1. A method of speech recognition in automated systems, the method comprising:

appointing an automatic speech recognition (ASR) engine to be a primary engine (PE) for processing every speech signal input to a system and for providing a PE-recognition output in every case;

pooling a plurality of ASR engines to be available for appointment as a supplemental engine (SE) that selectively process said speech signal input and for providing an SE-recognition output;

using a work control unit (WCU) to assess and engage any of said supplemental engines for further processing of said speech signal input; and

combining said PE-recognition output and any SE-recognition output into a final speech recognition output signal that performs speech recognition better than simply running only the primary engine, and that costs less than merely running all said supplemental engines in every instance.

2. The method of claim 1, wherein:

the step of appointing is such that said primary engine provides a confidence-of-recognition output that indicates a reliability measure of each particular PE-recognition output; and

the step of using is such that the decision of said WCU to use any of said supplemental engines for further processing of said speech signal input is based on said confidence-of-recognition output.

3. The method of claim 1, further comprising the preliminary step of:

categorizing said ASR engines according to their individual error rates, processing speed, purchasing costs, and/or performance, for the step of appointing, and in that way for judiciously selecting an appropriate supplemental engine in the step of using.

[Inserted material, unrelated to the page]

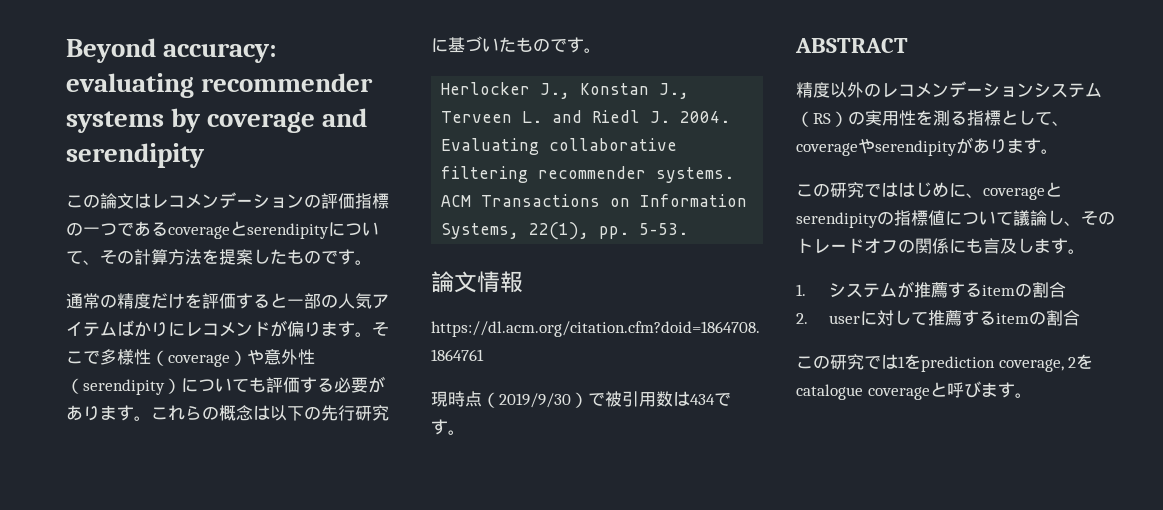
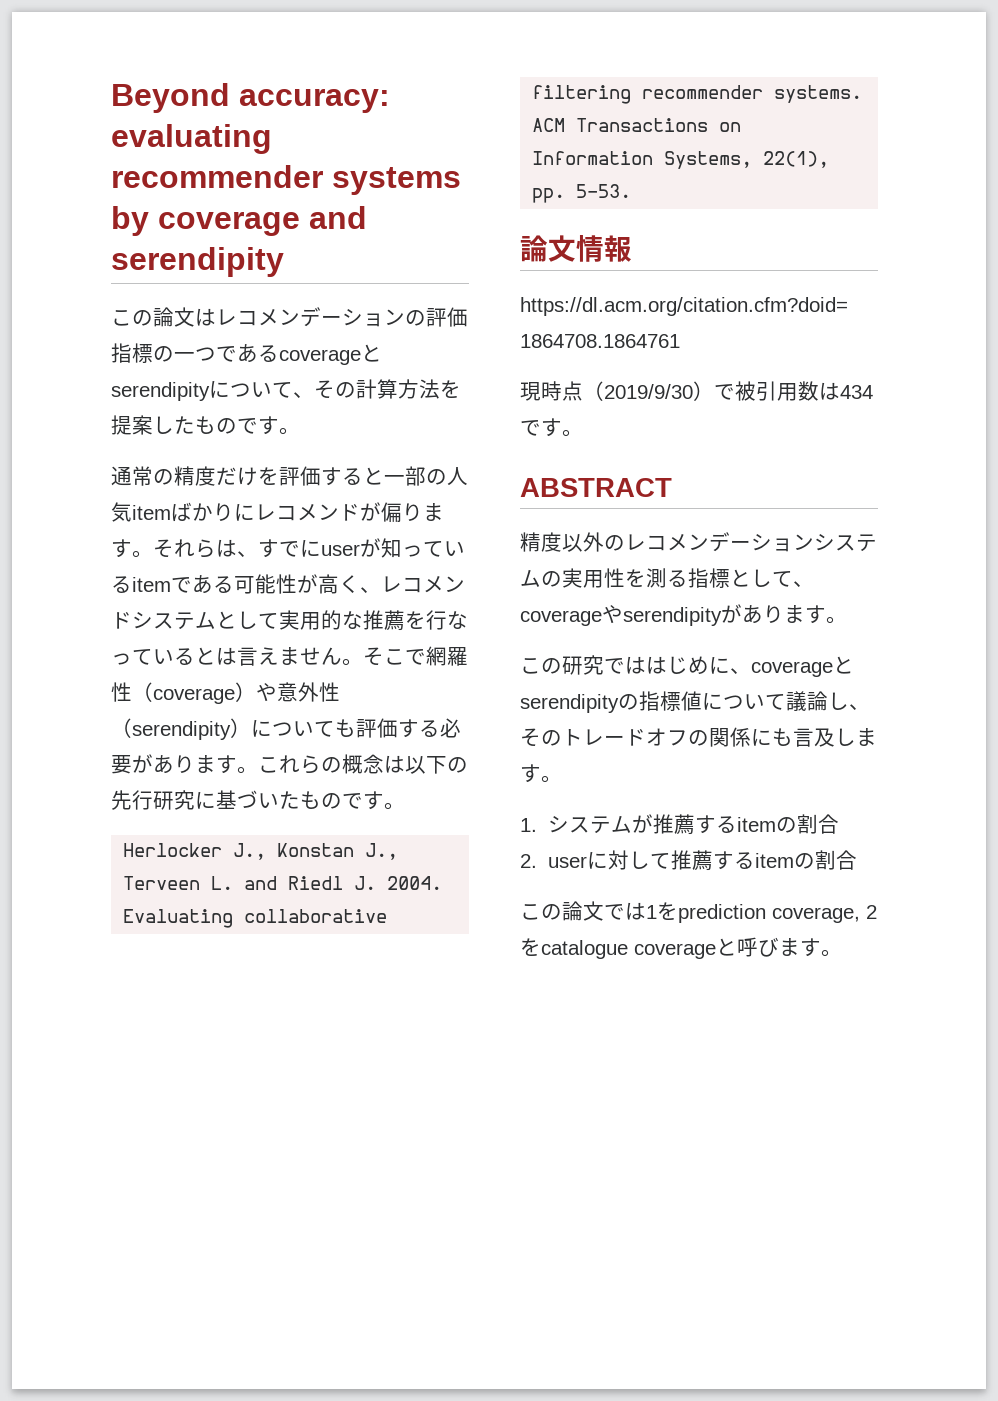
[372,294,389,309] [66,321,117,337] アイテム -> [132,505,171,520] item
[66,349,134,365] こで多様 -> [174,538,465,558] [111,574,465,594] [111,610,468,631] [111,646,468,666] れらは、すでにuserが知っているitemである可能性が高く、レコメンドシステムとして実用的な推薦を行なっているとは言えません。そこで網羅
[796,111,848,127] （RS） -> (541, 578) none
[830,354,864,370] 研究 -> [562,901,604,921] 論文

4. An automatic speech recognition system, comprising:

an automatic speech recognition (ASR) engine appointed to be a primary engine (PE) for processing every speech signal input to a system and for providing a PE-recognition output in every case;

a plurality of ASR engines in a pool and each one available for appointment as a supplemental engine (SE) that selectively process said speech signal input and for providing an SE-recognition output;

a work control unit (WCU) for assessing and engaging any of said supplemental engines for further processing of said speech signal input; and

a combiner for uniting said PE-recognition output and any SE-recognition output into a final speech recognition output signal that performs speech recognition better than simply running only the primary engine, and that costs less than merely running all said supplemental engines in every instance.

5. The system of claim 4, wherein:

the ASR engine appointed to be said primary engine includes a confidence-of-recognition output for indicating a reliability measure of each particular PE-recognition output; and

the WCU is such that its decision to use any of said supplemental engines for further processing of said speech signal input is based on a signal received from said confidence-of-recognition output.

6. The system of claim 4, wherein:

the WCU is such that its decision to use any of said supplemental engines for further processing of said speech signal input is adjustably based on a threshold value that is compared to a measurement received from said confidence-of-recognition output.

7. The system of claim 4, wherein:

said ASR engines are categorized according to their individual error rates, processing speed, purchasing costs, and/or performance, for judiciously selecting during operation an appropriate supplemental engine.

8. The system of claim 4, wherein:

the combiner builds a finite state machine (FSM) from a set of grammar rules, and searches the optimal combination result using said FSM;

wherein the allowable grammar is further constrained.